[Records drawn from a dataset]
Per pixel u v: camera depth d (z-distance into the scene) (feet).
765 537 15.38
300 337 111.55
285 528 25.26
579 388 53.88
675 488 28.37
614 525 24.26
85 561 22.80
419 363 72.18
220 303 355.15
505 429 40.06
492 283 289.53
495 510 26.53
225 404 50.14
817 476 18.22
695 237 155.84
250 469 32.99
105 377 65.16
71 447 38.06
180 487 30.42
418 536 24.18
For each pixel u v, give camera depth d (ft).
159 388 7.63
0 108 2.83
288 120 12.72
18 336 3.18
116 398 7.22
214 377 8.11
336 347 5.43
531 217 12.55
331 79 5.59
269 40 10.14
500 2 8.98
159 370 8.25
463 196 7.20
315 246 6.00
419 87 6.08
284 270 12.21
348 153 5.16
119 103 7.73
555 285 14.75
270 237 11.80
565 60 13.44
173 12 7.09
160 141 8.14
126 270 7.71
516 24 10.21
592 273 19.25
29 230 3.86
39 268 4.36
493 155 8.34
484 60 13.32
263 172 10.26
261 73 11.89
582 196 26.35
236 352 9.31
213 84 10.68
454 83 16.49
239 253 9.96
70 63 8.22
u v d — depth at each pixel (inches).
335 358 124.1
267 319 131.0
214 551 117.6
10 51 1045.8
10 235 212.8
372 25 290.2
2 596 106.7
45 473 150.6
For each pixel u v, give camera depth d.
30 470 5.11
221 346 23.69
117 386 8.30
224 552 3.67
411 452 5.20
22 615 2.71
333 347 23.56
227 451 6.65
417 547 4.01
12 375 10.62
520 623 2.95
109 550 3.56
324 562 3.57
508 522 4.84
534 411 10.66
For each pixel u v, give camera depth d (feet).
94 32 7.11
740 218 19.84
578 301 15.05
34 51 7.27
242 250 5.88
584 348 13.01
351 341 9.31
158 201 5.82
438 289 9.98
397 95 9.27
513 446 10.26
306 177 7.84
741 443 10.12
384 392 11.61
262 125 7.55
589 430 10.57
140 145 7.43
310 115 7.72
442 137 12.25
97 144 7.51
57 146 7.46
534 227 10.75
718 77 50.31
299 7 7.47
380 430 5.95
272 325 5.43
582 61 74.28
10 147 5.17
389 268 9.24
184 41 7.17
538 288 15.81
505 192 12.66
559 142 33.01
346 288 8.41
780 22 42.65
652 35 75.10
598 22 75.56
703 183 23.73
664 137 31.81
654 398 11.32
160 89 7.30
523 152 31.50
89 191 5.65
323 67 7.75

◆ Required action: The lines to copy are those in the records above containing the word "depth".

◆ Reply:
Per pixel u v: camera depth d (z-distance into the scene) (feet).
For each pixel u v, give camera depth d (ft).
u v d — depth at each pixel (inches).
For each pixel u v, give camera depth d.
For each pixel u v, give camera depth d (feet).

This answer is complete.